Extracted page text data
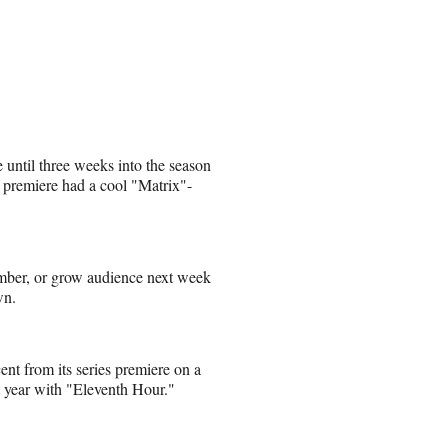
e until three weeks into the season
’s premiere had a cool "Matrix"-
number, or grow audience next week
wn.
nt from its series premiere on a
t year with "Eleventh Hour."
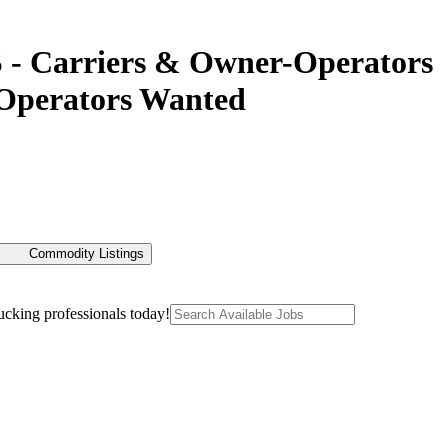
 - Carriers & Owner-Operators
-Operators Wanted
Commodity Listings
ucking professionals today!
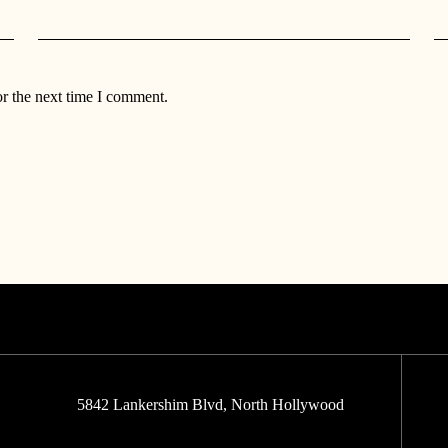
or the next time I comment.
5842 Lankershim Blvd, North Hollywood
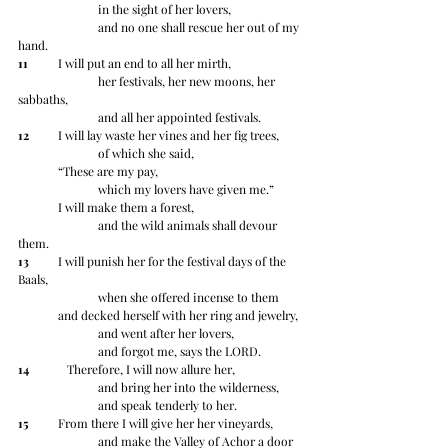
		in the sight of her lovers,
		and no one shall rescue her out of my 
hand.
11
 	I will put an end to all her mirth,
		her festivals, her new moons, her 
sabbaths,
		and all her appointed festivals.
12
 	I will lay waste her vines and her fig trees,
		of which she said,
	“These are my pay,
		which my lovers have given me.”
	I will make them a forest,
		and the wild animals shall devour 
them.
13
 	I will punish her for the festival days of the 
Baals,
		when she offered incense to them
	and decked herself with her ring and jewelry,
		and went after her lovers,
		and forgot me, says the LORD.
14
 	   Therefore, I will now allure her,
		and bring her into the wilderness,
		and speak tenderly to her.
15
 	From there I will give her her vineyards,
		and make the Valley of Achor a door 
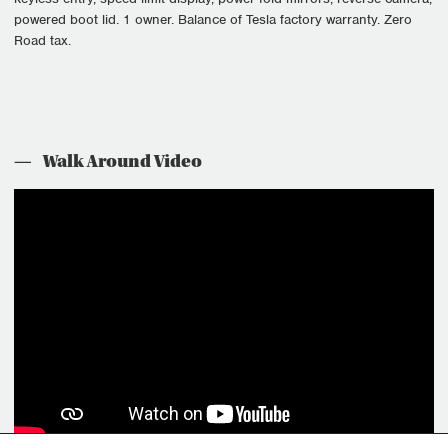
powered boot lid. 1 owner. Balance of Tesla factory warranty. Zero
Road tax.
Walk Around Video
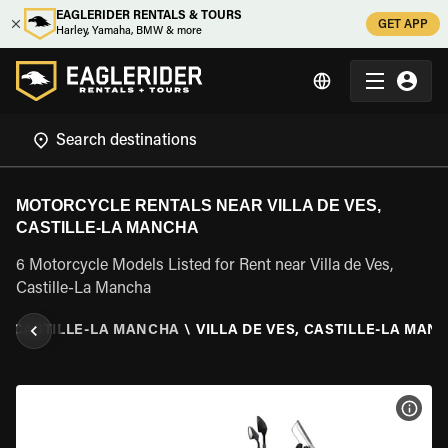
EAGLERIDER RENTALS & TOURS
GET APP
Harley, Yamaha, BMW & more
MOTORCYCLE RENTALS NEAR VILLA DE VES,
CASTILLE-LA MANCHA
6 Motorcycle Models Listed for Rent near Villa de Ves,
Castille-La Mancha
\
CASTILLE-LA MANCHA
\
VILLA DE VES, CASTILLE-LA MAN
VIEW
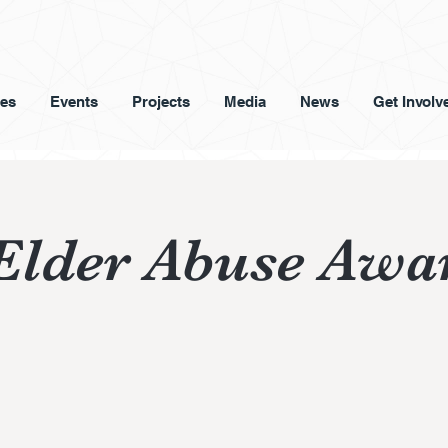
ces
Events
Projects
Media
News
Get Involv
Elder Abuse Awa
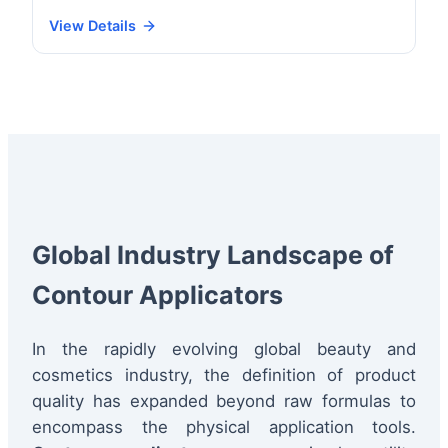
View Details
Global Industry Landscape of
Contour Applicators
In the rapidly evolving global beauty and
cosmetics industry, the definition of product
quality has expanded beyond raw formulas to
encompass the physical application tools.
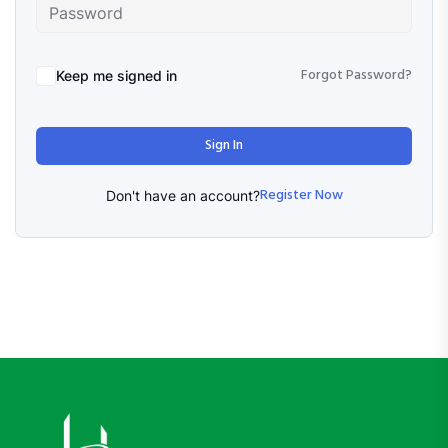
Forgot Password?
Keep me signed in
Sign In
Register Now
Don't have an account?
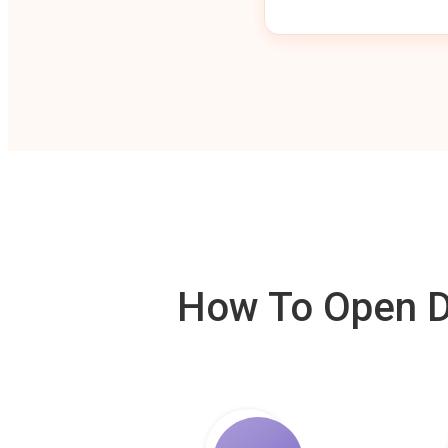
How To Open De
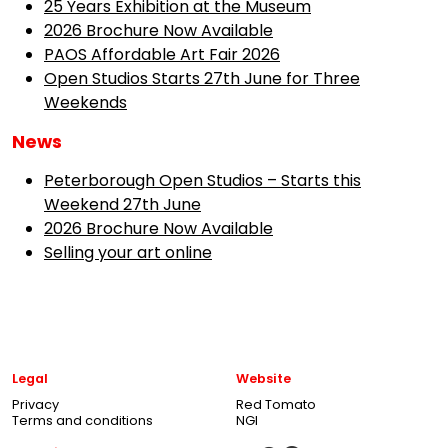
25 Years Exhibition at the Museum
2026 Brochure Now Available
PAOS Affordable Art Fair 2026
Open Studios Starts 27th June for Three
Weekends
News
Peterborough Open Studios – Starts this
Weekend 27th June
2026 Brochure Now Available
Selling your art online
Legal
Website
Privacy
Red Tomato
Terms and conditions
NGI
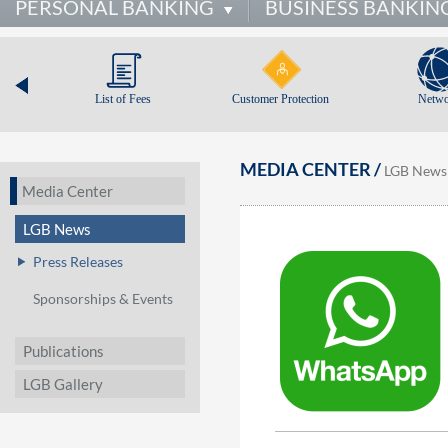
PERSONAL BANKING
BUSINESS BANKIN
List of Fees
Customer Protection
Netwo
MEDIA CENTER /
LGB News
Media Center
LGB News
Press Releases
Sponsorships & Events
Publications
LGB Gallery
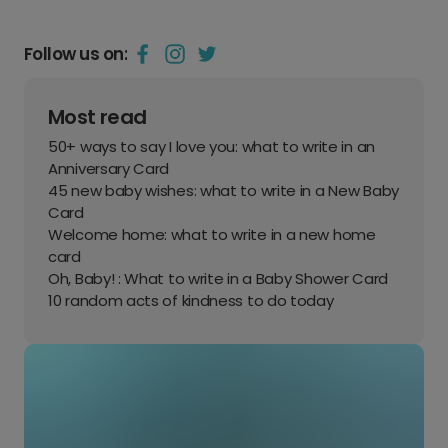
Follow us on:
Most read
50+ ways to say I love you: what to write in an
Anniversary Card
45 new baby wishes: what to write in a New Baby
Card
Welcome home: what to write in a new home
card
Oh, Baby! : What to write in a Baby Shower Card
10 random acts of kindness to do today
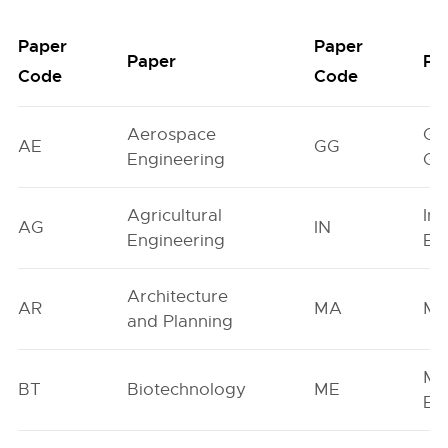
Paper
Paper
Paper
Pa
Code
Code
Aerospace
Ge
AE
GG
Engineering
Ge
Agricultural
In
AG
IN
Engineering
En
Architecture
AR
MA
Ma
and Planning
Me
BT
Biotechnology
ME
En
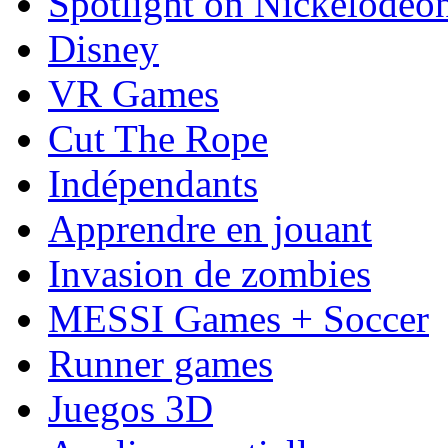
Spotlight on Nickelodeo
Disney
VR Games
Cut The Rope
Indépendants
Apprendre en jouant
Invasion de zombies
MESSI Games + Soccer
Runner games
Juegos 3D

Instructions to follow
Could you filter the entries above for lines holding the string "June" and copy them?

Answer below
Open Studios Starts 27th June for Three
Weekend 27th June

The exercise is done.